Vatican official calls protection of environment a moral imperative

Speaking before the 62nd session of the UN General Assembly, meeting on September 25 in New York to deliberate climate change, Monsignor Pietro Parolin, under-secretary for Relations with States, said, "Climate change is a serious concern and an inescapable responsibility. My delegation wishes to stress the underlying moral imperative that everyone, without exception, has a grave responsibility to protect the environment.

"The best scientific assessments available have established a link between human activity and climate change, however, the results of these scientific assessments, and the remaining uncertainties, should neither be exaggerated nor minimized in the name of politics, ideologies or self- interest. Rather they now need to be studied closely in order to give a sound basis for raising awareness and making effective policy decisions.

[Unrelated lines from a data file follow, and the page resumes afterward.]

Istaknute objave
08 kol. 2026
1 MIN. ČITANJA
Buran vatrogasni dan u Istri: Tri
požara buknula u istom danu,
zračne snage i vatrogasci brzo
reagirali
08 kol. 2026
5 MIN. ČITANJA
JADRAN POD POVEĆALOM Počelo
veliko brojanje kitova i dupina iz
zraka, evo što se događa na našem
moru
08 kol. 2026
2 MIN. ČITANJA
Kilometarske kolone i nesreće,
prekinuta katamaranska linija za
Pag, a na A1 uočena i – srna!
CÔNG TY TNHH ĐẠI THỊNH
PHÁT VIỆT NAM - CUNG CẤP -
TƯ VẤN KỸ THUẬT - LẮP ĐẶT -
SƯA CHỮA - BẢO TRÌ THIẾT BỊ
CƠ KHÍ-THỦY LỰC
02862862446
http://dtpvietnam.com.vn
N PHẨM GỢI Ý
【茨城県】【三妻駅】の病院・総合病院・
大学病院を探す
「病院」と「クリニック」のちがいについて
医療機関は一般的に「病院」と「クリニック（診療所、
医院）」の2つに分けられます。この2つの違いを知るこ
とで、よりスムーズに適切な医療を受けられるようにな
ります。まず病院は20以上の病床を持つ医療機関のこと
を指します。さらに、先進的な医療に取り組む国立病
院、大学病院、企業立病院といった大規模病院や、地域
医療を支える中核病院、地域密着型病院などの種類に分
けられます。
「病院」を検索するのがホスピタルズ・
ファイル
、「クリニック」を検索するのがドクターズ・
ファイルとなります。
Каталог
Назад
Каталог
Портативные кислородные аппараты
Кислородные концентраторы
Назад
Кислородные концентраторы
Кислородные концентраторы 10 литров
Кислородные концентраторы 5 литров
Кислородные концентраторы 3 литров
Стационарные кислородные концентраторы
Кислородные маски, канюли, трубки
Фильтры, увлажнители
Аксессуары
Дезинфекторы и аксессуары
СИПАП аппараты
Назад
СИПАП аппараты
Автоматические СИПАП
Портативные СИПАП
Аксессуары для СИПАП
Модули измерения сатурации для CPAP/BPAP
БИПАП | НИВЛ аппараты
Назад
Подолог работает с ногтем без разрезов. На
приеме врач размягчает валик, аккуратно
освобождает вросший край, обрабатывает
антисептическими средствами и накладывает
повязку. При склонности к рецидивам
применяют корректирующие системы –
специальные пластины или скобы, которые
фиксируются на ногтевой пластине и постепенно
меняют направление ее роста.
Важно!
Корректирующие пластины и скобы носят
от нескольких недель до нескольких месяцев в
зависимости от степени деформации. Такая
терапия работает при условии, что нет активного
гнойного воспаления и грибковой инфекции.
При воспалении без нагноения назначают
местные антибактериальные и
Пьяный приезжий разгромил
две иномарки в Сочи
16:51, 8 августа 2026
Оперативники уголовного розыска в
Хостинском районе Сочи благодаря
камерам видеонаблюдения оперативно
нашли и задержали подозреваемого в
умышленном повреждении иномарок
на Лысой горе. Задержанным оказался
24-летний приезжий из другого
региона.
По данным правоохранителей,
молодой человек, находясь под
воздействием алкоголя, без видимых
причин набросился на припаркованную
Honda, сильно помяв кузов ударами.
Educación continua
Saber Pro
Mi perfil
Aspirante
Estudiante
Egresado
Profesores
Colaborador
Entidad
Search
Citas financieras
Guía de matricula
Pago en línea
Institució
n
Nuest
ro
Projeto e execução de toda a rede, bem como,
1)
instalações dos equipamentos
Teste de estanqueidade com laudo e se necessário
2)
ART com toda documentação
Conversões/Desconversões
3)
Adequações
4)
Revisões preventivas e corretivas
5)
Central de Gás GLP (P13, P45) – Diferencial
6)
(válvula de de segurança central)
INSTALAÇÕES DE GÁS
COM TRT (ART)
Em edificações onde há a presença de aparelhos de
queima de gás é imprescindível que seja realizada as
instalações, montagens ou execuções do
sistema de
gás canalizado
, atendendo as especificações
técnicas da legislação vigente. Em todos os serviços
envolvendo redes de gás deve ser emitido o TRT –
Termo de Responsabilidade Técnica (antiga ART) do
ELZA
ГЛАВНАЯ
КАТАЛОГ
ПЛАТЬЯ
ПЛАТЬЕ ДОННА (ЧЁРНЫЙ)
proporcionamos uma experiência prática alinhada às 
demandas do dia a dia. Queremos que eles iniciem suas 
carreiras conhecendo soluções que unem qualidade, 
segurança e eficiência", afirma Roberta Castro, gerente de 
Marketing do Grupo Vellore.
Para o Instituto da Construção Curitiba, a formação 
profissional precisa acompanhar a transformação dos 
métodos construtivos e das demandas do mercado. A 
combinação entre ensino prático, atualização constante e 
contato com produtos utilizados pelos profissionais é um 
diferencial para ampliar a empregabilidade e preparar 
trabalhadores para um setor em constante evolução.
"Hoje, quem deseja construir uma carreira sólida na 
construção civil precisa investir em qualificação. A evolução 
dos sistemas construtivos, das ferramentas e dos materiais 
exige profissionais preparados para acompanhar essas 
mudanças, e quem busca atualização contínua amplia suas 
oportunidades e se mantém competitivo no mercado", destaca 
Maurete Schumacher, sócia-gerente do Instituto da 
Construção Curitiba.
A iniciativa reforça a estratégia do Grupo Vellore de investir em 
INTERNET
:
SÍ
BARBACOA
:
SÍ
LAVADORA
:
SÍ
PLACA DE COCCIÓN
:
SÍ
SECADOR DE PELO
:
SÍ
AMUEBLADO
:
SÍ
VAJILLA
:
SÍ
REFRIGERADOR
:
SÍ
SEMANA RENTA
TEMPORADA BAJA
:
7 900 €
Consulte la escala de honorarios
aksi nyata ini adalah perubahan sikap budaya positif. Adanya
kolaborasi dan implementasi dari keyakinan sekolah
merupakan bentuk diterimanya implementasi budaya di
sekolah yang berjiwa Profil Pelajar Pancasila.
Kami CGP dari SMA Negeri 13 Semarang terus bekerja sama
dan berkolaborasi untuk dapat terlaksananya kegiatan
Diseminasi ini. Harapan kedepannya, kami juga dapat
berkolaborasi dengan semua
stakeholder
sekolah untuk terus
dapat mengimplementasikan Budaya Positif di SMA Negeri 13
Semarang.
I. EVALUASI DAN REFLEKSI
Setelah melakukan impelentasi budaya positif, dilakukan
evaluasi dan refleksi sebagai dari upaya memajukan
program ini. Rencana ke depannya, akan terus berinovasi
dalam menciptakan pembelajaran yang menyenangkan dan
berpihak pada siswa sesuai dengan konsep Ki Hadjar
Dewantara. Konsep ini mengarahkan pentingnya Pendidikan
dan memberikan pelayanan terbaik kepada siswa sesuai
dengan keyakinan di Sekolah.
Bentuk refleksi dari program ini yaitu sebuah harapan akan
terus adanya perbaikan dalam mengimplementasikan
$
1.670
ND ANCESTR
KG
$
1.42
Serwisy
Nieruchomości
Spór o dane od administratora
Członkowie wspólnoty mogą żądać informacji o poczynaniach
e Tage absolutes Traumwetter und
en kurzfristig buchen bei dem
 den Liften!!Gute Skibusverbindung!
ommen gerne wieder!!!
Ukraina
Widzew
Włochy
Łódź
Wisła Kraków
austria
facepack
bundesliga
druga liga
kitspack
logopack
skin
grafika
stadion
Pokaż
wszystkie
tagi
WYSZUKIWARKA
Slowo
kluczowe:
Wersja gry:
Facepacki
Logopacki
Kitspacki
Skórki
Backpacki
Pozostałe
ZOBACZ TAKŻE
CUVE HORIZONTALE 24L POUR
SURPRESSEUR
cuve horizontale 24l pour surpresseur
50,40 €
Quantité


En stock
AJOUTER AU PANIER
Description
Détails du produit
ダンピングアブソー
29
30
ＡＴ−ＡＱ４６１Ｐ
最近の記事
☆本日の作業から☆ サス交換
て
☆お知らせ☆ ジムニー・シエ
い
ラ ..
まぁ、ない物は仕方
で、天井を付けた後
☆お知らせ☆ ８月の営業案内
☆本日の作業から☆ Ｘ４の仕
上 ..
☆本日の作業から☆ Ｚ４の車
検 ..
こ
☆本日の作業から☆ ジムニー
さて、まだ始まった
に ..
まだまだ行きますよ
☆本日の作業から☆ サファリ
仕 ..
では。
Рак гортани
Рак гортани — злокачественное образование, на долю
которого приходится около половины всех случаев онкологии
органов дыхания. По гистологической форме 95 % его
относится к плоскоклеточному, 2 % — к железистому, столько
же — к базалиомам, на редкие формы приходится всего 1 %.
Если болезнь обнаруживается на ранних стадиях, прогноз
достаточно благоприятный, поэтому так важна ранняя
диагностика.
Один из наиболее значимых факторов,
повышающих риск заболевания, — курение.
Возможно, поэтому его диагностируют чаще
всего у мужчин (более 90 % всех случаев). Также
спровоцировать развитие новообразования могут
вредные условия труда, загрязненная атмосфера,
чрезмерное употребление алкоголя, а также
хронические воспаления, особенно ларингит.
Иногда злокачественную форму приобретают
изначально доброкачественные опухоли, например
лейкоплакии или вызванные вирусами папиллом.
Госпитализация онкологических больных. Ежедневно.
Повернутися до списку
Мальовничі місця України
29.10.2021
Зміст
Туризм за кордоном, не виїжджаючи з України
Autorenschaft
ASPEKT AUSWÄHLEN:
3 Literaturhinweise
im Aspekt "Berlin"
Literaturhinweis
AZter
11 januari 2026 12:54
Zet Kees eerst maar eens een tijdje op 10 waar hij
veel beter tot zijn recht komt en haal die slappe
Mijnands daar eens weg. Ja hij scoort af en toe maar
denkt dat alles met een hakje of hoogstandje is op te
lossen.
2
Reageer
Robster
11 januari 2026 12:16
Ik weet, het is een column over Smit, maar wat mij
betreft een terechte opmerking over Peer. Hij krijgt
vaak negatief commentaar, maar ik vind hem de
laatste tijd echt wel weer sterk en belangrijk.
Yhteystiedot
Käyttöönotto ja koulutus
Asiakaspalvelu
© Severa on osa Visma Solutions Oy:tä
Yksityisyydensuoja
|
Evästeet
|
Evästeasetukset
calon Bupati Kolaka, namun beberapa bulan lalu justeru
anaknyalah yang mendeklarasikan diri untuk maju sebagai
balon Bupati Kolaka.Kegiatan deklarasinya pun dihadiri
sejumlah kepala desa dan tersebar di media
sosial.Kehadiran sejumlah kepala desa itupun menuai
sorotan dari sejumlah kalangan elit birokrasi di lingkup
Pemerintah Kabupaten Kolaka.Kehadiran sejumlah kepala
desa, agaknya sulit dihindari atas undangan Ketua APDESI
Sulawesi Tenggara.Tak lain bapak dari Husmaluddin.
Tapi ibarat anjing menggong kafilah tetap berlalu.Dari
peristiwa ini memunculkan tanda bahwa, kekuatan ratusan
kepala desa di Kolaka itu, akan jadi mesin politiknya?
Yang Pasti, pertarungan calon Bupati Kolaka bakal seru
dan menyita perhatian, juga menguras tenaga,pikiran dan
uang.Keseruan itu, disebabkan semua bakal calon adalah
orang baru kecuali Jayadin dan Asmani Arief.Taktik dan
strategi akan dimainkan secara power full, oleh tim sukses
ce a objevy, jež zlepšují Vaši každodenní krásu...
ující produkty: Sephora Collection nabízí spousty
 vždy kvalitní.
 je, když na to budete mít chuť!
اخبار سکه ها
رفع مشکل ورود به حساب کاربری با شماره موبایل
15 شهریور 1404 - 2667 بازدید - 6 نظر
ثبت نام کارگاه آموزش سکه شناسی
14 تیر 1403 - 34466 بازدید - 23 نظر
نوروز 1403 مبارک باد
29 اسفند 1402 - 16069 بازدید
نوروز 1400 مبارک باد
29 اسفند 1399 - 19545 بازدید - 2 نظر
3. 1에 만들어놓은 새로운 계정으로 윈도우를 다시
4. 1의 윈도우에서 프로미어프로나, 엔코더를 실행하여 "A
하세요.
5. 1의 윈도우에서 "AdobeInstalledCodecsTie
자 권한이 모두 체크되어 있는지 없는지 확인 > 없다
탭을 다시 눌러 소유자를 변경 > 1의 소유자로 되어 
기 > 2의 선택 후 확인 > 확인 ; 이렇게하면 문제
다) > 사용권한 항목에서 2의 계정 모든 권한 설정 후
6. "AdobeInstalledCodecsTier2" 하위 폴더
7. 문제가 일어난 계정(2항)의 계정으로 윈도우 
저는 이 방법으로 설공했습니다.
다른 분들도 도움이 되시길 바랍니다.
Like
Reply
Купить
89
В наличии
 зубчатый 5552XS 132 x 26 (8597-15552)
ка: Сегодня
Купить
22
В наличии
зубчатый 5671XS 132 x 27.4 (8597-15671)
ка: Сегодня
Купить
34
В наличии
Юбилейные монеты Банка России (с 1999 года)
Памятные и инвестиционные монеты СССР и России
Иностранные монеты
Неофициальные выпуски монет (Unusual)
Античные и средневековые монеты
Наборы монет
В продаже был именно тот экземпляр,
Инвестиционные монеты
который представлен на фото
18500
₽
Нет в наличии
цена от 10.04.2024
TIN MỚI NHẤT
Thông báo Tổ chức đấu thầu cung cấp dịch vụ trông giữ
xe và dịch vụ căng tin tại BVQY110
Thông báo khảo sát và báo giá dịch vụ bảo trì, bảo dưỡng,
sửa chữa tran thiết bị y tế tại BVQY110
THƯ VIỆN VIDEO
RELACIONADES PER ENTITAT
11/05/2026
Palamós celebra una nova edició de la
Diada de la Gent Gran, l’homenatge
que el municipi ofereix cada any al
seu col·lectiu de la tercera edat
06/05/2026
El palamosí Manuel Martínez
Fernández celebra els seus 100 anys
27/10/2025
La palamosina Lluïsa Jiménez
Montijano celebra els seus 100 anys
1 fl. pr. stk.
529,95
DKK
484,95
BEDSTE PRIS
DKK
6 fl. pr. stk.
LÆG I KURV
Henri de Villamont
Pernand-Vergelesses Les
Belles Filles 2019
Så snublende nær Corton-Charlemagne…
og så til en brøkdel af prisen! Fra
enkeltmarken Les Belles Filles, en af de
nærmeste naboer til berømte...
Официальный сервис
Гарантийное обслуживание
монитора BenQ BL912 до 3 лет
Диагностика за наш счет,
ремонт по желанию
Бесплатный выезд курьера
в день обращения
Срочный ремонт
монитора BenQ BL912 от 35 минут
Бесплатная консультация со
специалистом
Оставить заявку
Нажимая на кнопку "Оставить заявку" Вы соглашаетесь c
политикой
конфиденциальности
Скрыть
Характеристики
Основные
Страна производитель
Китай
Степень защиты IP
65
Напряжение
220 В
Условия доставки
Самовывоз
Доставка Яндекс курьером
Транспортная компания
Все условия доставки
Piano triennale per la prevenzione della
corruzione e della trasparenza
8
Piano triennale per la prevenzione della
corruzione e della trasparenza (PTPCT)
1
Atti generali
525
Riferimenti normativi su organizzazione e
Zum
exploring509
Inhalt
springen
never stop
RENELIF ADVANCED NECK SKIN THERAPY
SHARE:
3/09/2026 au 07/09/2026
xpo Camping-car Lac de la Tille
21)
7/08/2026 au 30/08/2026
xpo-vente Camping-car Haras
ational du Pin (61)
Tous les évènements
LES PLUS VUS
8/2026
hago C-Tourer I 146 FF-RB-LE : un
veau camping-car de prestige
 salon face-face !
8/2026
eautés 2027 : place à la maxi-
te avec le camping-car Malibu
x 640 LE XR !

"In recent times," Parolin said, "it has been unsettling to note how some commentators have said that we should actually exploit our world to the full, with little or no heed to the consequences, using a world view supposedly based on faith." This "is a fundamentally reckless approach." However "there are those who hold up the earth as the only good, and would characterize humanity as an irredeemable threat to the earth, whose population and activity need to be controlled by various drastic means." They "would place human beings and their needs at the service of an inhuman ecology."

"Since no country alone can solve the problems related to our common environment, we need to overcome self-interest through collective action. On the part of the international community, this presupposes the adoption of a coordinated, effective and prompt international political strategy" to "identify ways ... to enhance sustainable development and foster a healthy environment," while bearing in mind "that poor nations and sectors of society are particularly vulnerable to the adverse consequences of climate change, due to lesser resources and capacity to mitigate their effects and adapt to altered surroundings."

"The pace of achieving and codifying a new international consensus on climate change is not always matched by an equally expeditious and effective pace of implementation of such agreements. States are free to adopt international conventions and treaties, but unless our words are matched with effective action and accountability, we would do little to avert a bleak future and may find ourselves gathering again not too long from now to lament another collective failure."